++++ Material for the task ++++

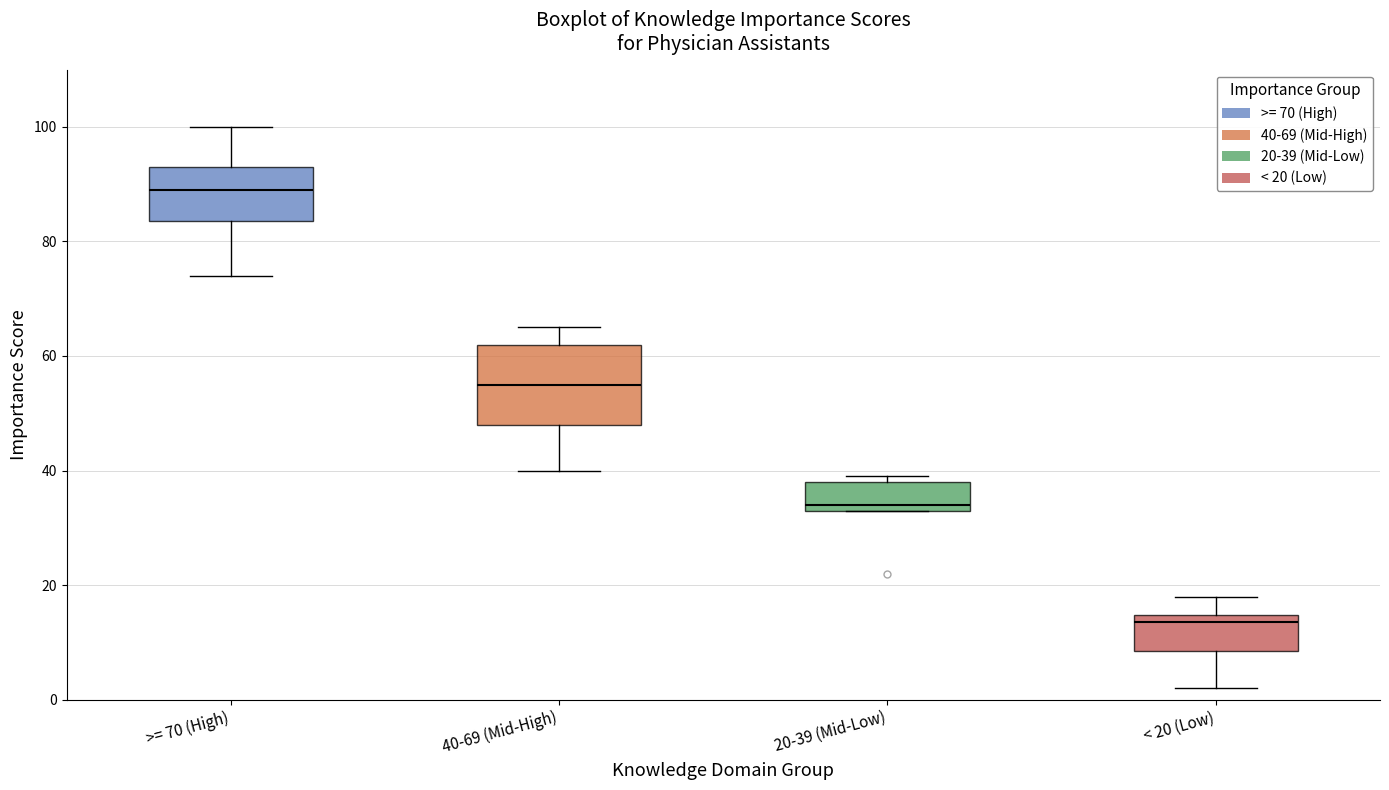

Reading left to right, transcribe this box plot: for each box, give where its median line is, the range the box spans, and where its two whiskers end, as read against the y-axis. The values are not printed on the chart, so give them approximately, as read against the axis.

>= 70 (High): median 90, box 84 to 94, whiskers 74 to 100
40-69 (Mid-High): median 56, box 48 to 62, whiskers 40 to 66
20-39 (Mid-Low): median 34 (just above the box's lower edge), box 34 to 38, whiskers 34 to 40
< 20 (Low): median 14 (just below the box's upper edge), box 8 to 14, whiskers 2 to 18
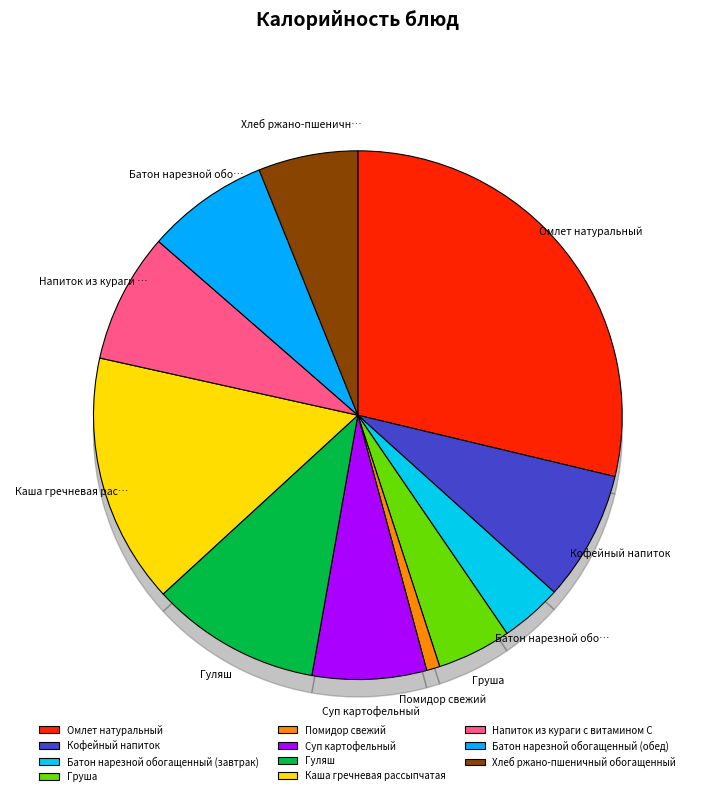

True or false: Помидор свежий accounts for 1% of the total.

True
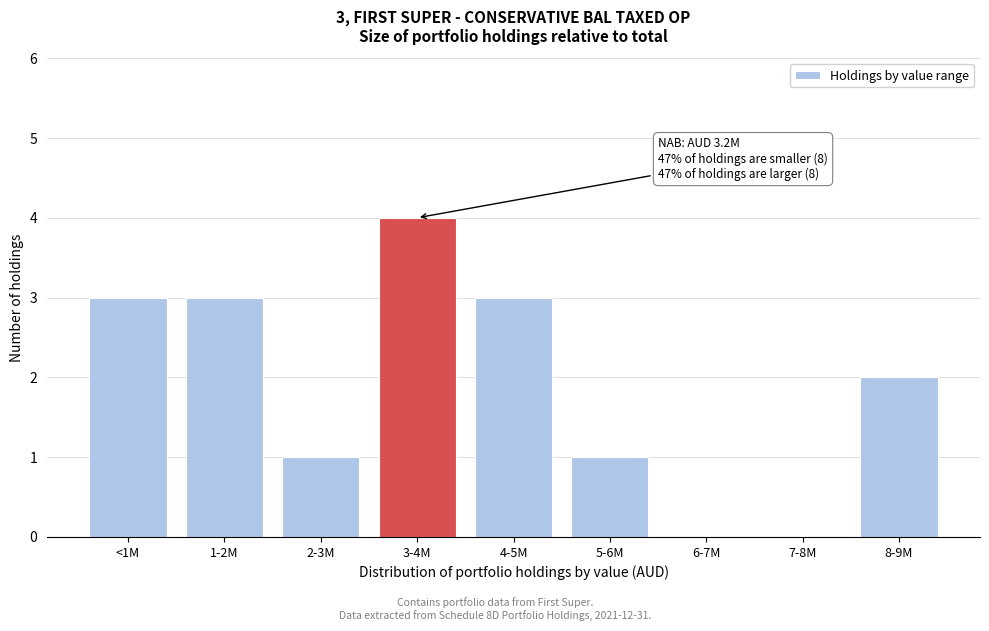

Reading left to right, transcribe all the data shown in this chart.

<1M=3	1-2M=3	2-3M=1	3-4M=4	4-5M=3	5-6M=1	6-7M=0	7-8M=0	8-9M=2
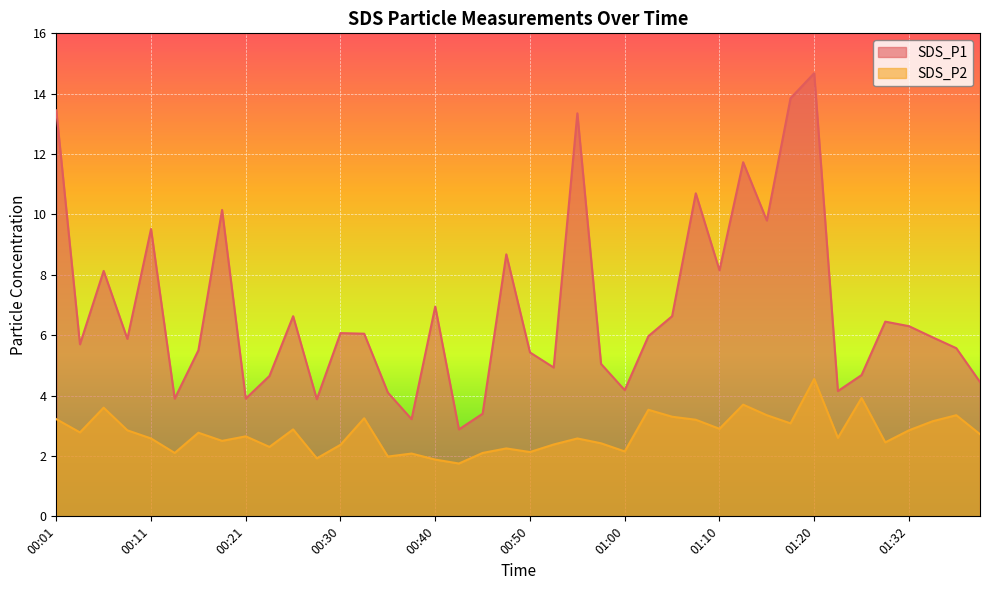

How many lines are shown in the chart?

2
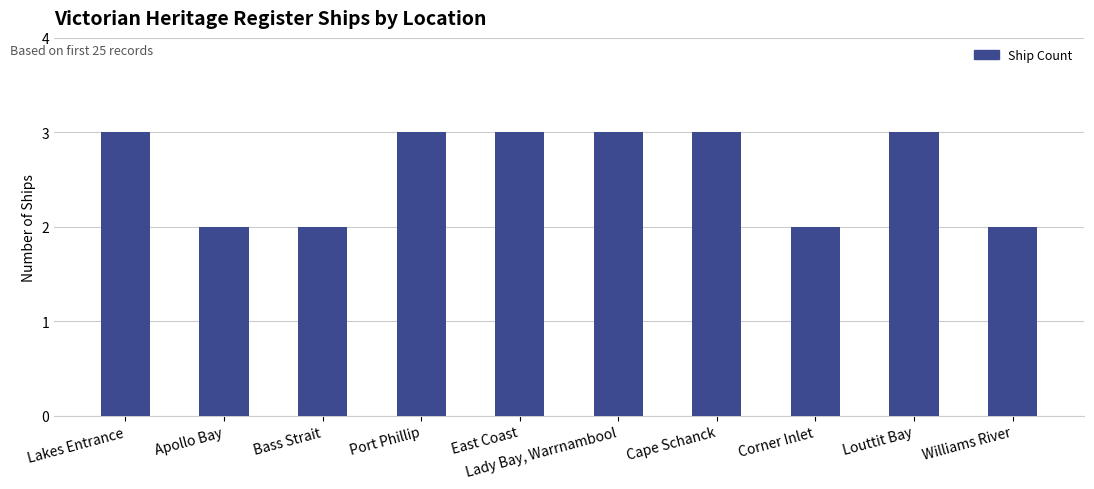

Does the chart contain stacked bars?

No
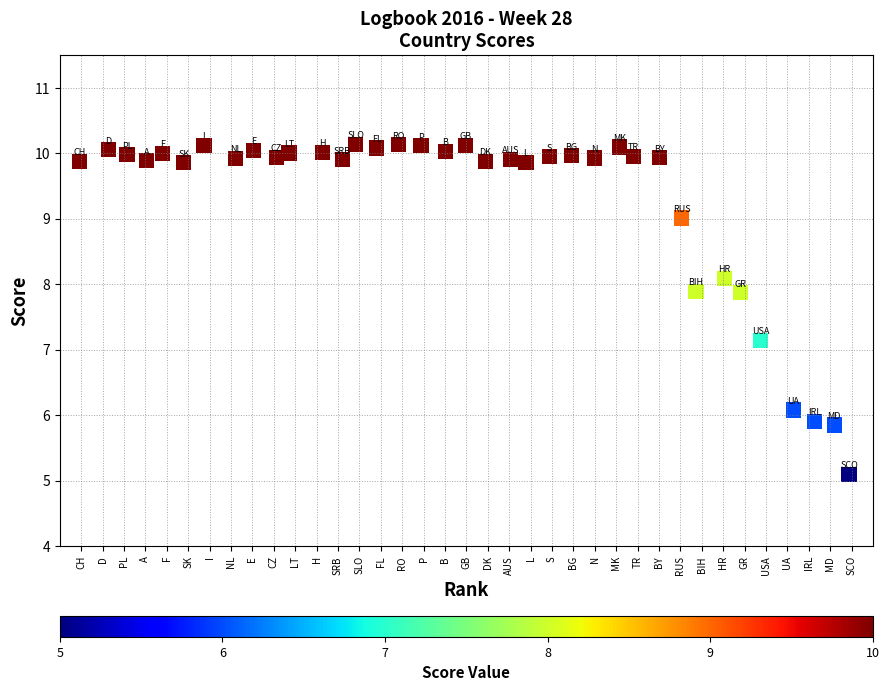

What Y value in the scatter plot is closest to 7?

7.1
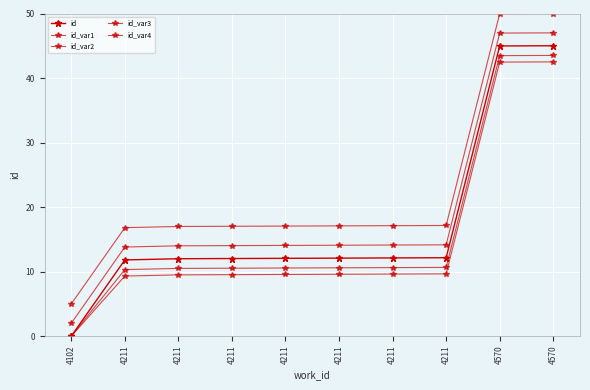

Reading left to right, extract all data points from this chart.

id: 0.0	11.8	12.0	12.0	12.1	12.1	12.1	12.1	45.0	45.0
id_var1: 2.0	13.8	14.0	14.0	14.1	14.1	14.1	14.1	47.0	47.0
id_var2: 0.0	10.3	10.5	10.5	10.6	10.6	10.6	10.6	43.5	43.5
id_var3: 5.0	16.8	17.0	17.0	17.1	17.1	17.1	17.1	50.0	50.0
id_var4: 0.0	9.3	9.5	9.5	9.6	9.6	9.6	9.6	42.5	42.5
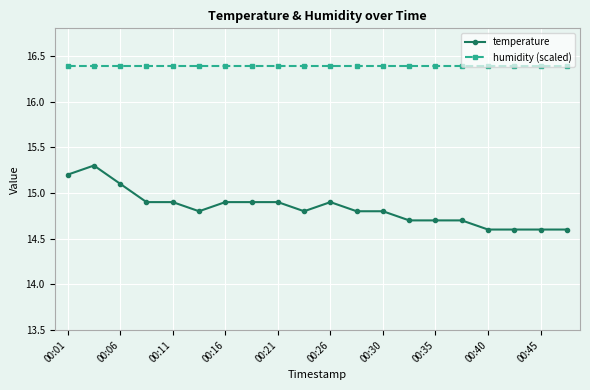

What is the minimum value for humidity (scaled)?

16.4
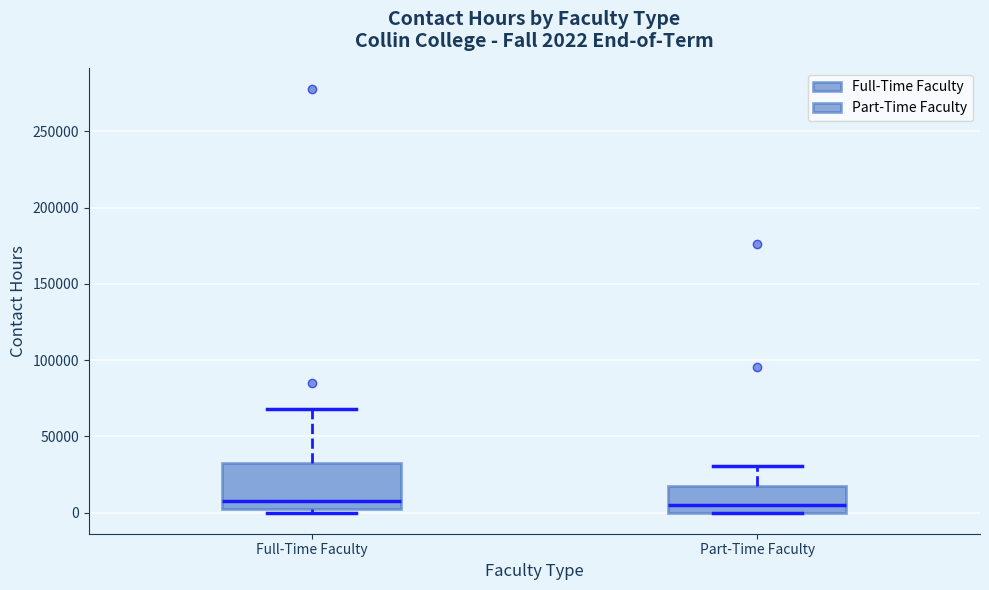

Which box is the tallest, from its lower edge to its upper edge?

Full-Time Faculty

++++

Give everything from the line containing "Reading left to right, transcribe all" down to the line containing "Reading left to right, extract", both included, as a Markdown table with the columns Row and Line. Leave out blank lines and the pictures.

| Row | Line |
|---|---|
| 1 | Reading left to right, transcribe all the data shown in this chart. |
| 2 | <1M=3	1-2M=3	2-3M=1	3-4M=4	4-5M=3	5-6M=1	6-7M=0	7-8M=0	8-9M=2 |
| 3 | How many lines are shown in the chart? |
| 4 | 2 |
| 5 | Does the chart contain stacked bars? |
| 6 | No |
| 7 | What Y value in the scatter plot is closest to 7? |
| 8 | 7.1 |
| 9 | Reading left to right, extract all data points from this chart. |